> _Task objective_
The records below are to be set down again exactly, with the pictures left out.
- - - - - - -
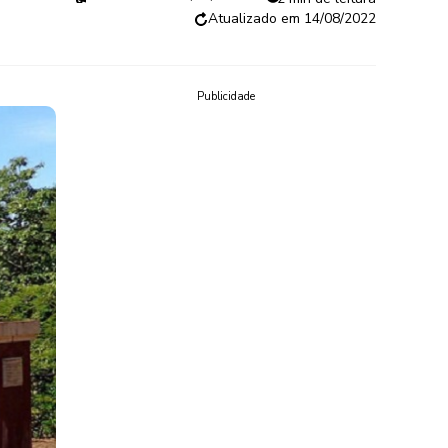
14/08/2022
Publicidade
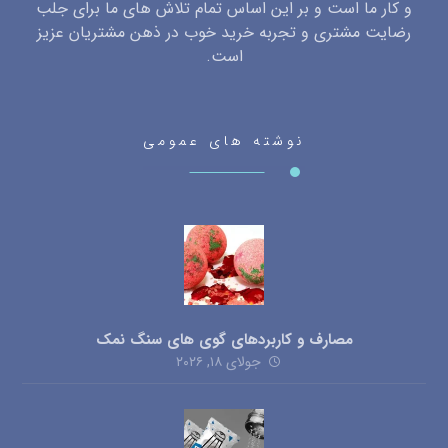
و کار ما است و بر این اساس تمام تلاش های ما برای جلب
رضایت مشتری و تجربه خرید خوب در ذهن مشتریان عزیز
است.
نوشته های عمومی
مصارف و کاربردهای گوی های سنگ نمک
جولای ۱۸, ۲۰۲۶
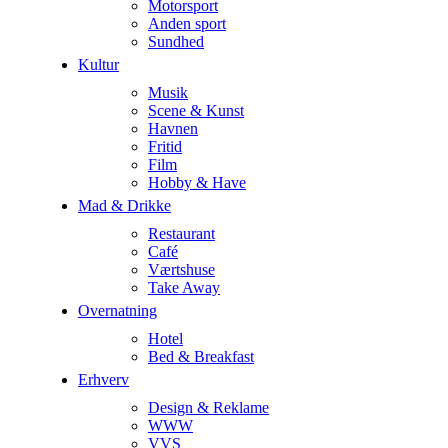
Motorsport
Anden sport
Sundhed
Kultur
Musik
Scene & Kunst
Havnen
Fritid
Film
Hobby & Have
Mad & Drikke
Restaurant
Café
Værtshuse
Take Away
Overnatning
Hotel
Bed & Breakfast
Erhverv
Design & Reklame
WWW
VVS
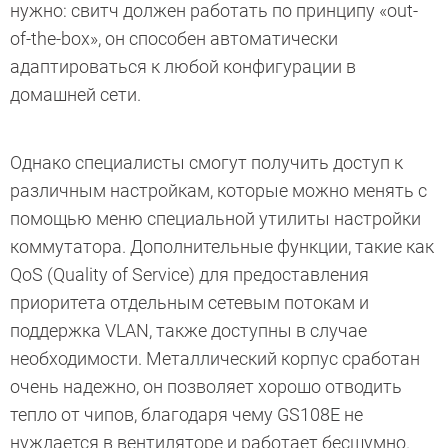
нужно: свитч должен работать по принципу «out-
of-the-box», он способен автоматически
адаптироваться к любой конфигурации в
домашней сети.
Однако специалисты смогут получить доступ к
различным настройкам, которые можно менять с
помощью меню специальной утилиты настройки
коммутатора. Дополнительные функции, такие как
QoS (Quality of Service) для предоставления
приоритета отдельным сетевым потокам и
поддержка VLAN, также доступны в случае
необходимости. Металлический корпус сработан
очень надежно, он позволяет хорошо отводить
тепло от чипов, благодаря чему GS108E не
нуждается в вентиляторе и работает бесшумно.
- - - - - - -
> _Your solution_
14/08/2022
Publicidade
و کار ما است و بر این اساس تمام تلاش های ما برای جلب
رضایت مشتری و تجربه خرید خوب در ذهن مشتریان عزیز
است.
نوشته های عمومی
مصارف و کاربردهای گوی های سنگ نمک
جولای ۱۸, ۲۰۲۶
Motorsport
Anden sport
Sundhed
Kultur
Musik
Scene & Kunst
Havnen
Fritid
Film
Hobby & Have
Mad & Drikke
Restaurant
Café
Værtshuse
Take Away
Overnatning
Hotel
Bed & Breakfast
Erhverv
Design & Reklame
WWW
VVS
нужно: свитч должен работать по принципу «out-
of-the-box», он способен автоматически
адаптироваться к любой конфигурации в
домашней сети.
Однако специалисты смогут получить доступ к
различным настройкам, которые можно менять с
помощью меню специальной утилиты настройки
коммутатора. Дополнительные функции, такие как
QoS (Quality of Service) для предоставления
приоритета отдельным сетевым потокам и
поддержка VLAN, также доступны в случае
необходимости. Металлический корпус сработан
очень надежно, он позволяет хорошо отводить
тепло от чипов, благодаря чему GS108E не
нуждается в вентиляторе и работает бесшумно.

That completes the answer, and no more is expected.